WHAT IS NEEDED » Copy exactly the last part of the listing below, beginning at the line that contains "Identify the document" and including the final line.

THE INPUT »
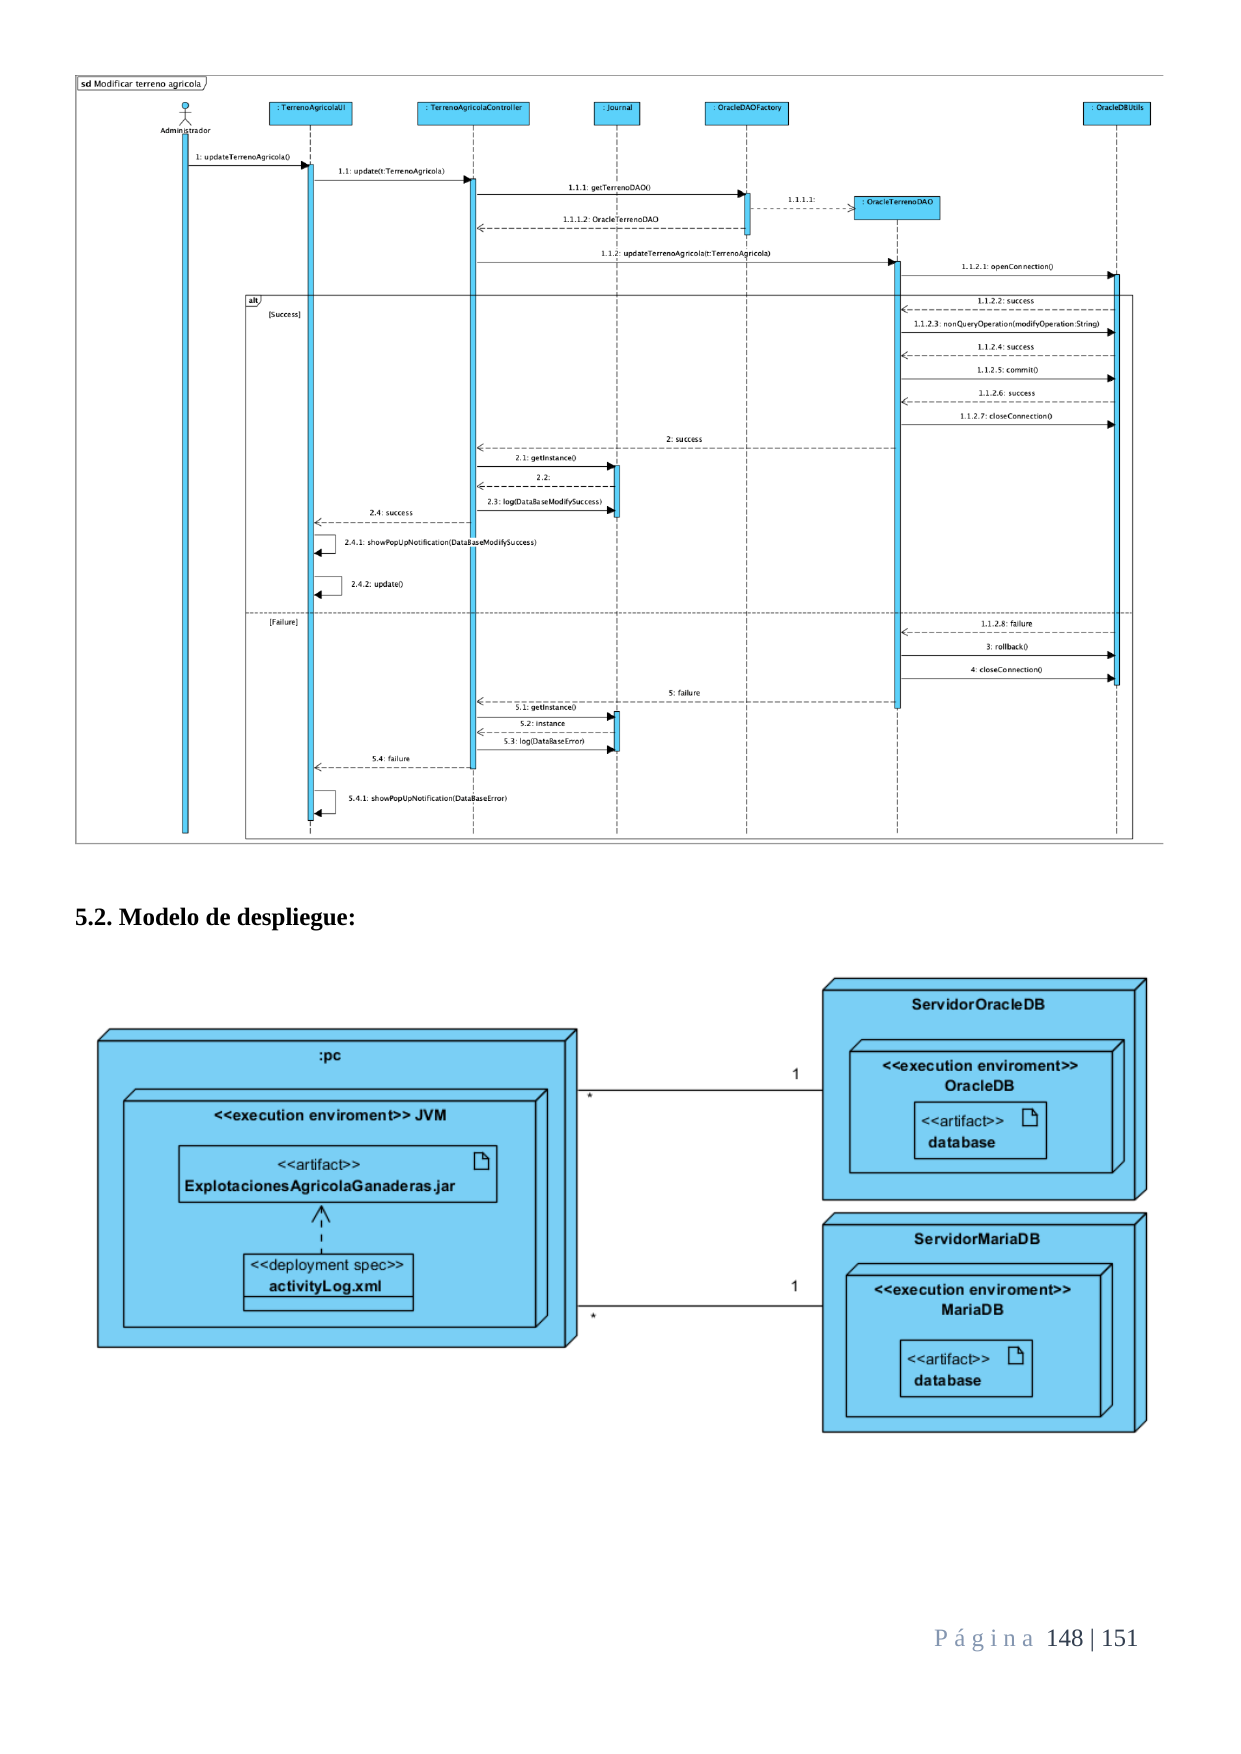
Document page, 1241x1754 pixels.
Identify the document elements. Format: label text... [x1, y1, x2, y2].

subtitle 5.2. Modelo de despliegue: [75, 902, 1165, 931]
picture [75, 75, 1164, 845]
picture [75, 960, 1166, 1454]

EXPECTED ANSWER »
Identify the document elements. Format: label text... [x1, y1, x2, y2].

subtitle 5.2. Modelo de despliegue: [75, 902, 1165, 931]
picture [75, 75, 1164, 845]
picture [75, 960, 1166, 1454]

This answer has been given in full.